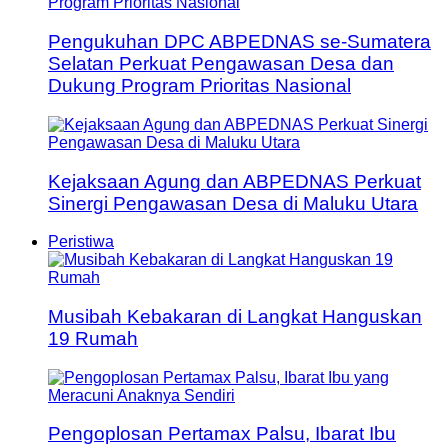
Pengukuhan DPC ABPEDNAS se-Sumatera
Selatan Perkuat Pengawasan Desa dan
Dukung Program Prioritas Nasional
Kejaksaan Agung dan ABPEDNAS Perkuat
Sinergi Pengawasan Desa di Maluku Utara
Peristiwa
Musibah Kebakaran di Langkat Hanguskan
19 Rumah
Pengoplosan Pertamax Palsu, Ibarat Ibu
- - -
### Problem to work on:
Beginning at the line that contains "Musibah Kebakaran di Langkat Hanguskan", give again every line down to the end of the material, exactly as written, and stop there.

### Output for this task:
Musibah Kebakaran di Langkat Hanguskan
19 Rumah
Pengoplosan Pertamax Palsu, Ibarat Ibu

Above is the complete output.